• Information supplied

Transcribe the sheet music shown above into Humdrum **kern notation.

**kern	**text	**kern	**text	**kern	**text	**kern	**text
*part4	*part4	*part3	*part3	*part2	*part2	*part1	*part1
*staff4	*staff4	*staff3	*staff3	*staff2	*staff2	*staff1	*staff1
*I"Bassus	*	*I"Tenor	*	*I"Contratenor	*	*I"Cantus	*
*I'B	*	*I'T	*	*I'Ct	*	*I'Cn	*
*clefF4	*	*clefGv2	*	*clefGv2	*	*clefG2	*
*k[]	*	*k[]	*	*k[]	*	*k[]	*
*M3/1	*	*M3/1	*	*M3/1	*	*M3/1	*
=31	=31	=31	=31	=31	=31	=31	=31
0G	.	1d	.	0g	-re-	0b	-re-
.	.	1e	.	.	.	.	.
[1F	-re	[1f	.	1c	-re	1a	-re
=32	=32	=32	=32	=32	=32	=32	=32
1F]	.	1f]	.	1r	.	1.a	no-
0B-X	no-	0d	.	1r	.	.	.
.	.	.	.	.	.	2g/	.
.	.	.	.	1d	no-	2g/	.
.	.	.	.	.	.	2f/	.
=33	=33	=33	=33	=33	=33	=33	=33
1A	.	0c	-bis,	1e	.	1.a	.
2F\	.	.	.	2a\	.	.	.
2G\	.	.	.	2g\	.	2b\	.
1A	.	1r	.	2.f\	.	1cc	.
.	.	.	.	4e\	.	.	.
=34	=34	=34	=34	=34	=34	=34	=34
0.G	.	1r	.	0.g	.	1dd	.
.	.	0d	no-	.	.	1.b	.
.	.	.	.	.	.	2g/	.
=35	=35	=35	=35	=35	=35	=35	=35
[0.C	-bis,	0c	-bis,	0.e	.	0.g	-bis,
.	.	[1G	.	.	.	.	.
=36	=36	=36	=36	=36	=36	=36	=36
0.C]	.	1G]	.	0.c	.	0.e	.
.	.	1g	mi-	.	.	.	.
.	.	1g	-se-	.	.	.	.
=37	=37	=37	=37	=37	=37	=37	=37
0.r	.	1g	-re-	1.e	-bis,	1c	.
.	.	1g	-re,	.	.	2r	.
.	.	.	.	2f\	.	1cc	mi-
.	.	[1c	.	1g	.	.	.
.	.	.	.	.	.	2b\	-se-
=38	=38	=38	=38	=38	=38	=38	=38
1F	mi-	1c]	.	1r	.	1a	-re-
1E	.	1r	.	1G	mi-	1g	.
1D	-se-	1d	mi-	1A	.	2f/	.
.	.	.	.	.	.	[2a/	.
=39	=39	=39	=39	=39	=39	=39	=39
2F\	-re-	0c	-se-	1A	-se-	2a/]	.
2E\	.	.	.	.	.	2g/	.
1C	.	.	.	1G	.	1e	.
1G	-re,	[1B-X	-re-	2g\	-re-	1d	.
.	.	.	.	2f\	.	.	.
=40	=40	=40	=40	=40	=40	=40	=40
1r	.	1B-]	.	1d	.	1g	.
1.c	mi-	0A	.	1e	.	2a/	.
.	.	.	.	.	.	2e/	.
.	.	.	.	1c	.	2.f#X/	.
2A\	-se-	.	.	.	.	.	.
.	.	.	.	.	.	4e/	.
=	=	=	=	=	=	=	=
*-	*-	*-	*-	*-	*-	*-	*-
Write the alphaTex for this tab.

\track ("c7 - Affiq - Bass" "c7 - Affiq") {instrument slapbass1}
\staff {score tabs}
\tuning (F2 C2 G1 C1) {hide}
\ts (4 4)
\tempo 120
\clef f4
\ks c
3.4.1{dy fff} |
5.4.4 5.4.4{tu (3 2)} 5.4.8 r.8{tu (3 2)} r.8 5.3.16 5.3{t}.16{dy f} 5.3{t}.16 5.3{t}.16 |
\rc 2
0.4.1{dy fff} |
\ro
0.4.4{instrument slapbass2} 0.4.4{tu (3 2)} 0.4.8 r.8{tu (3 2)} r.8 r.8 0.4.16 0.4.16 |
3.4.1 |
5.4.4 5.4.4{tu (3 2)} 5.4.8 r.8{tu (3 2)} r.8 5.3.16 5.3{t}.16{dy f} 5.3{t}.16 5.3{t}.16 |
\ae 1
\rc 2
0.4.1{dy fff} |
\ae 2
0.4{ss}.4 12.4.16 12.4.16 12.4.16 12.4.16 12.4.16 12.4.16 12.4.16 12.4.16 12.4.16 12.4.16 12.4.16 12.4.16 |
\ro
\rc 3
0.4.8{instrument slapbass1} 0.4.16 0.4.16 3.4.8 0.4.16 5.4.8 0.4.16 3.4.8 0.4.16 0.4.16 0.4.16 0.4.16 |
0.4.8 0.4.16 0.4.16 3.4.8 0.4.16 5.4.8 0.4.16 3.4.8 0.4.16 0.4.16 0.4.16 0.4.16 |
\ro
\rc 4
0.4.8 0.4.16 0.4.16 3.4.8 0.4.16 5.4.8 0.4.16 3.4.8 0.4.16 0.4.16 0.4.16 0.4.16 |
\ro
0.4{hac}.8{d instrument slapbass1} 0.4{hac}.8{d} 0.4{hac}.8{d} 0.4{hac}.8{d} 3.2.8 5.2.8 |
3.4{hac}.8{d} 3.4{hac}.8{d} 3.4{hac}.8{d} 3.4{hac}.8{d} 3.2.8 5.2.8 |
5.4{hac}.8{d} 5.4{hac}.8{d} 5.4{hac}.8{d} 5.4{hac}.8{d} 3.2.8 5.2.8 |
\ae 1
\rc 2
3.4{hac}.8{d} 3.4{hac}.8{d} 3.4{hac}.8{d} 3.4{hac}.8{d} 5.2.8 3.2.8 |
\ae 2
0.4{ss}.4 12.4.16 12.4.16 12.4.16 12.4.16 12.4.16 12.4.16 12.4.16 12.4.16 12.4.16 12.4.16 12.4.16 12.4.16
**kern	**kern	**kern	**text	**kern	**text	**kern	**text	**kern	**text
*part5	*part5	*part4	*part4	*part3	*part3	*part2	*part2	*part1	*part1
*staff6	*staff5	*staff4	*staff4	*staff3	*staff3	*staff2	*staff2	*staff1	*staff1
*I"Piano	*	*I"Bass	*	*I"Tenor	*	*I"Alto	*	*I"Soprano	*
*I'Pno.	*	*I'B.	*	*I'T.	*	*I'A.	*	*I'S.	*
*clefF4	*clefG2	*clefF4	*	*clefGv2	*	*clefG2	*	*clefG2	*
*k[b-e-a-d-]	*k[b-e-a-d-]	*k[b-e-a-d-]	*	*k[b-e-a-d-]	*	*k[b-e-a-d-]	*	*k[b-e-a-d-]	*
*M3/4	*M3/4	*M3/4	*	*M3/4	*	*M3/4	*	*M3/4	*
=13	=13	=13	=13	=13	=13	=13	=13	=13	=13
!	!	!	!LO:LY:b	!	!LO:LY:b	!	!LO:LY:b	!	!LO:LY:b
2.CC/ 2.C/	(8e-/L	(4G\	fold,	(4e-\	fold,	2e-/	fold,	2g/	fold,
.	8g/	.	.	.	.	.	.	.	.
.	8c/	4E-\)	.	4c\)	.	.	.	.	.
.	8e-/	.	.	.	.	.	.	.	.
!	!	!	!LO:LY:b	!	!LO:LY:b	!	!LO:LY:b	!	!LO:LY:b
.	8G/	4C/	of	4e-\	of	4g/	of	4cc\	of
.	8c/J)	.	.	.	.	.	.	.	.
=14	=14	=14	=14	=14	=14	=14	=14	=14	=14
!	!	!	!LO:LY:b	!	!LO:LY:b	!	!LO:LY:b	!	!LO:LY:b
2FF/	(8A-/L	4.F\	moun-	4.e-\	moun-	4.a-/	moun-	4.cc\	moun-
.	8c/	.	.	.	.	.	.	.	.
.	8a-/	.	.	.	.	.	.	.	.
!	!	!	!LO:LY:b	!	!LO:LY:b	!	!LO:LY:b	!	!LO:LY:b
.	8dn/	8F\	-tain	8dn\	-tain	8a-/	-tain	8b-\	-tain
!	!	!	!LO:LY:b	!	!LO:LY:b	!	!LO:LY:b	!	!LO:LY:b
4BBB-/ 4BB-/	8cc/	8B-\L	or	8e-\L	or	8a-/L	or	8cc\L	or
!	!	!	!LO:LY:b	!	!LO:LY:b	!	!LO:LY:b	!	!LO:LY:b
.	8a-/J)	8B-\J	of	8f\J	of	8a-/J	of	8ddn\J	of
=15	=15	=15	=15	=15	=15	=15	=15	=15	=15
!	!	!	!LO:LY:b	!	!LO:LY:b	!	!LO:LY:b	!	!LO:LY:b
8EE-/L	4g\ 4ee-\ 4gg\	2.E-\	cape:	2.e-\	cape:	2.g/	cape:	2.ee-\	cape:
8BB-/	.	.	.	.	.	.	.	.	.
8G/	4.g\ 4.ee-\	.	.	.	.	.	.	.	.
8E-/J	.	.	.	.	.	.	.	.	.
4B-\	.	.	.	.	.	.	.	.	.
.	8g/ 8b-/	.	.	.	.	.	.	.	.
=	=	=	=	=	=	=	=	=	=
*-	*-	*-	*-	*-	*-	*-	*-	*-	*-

• Instruction
Extract from the listing above each line that contains the string "instrument", reproducing every such line in full.

• Answer to the task
\track ("c7 - Affiq - Bass" "c7 - Affiq") {instrument slapbass1}
0.4.4{instrument slapbass2} 0.4.4{tu (3 2)} 0.4.8 r.8{tu (3 2)} r.8 r.8 0.4.16 0.4.16 |
0.4.8{instrument slapbass1} 0.4.16 0.4.16 3.4.8 0.4.16 5.4.8 0.4.16 3.4.8 0.4.16 0.4.16 0.4.16 0.4.16 |
0.4{hac}.8{d instrument slapbass1} 0.4{hac}.8{d} 0.4{hac}.8{d} 0.4{hac}.8{d} 3.2.8 5.2.8 |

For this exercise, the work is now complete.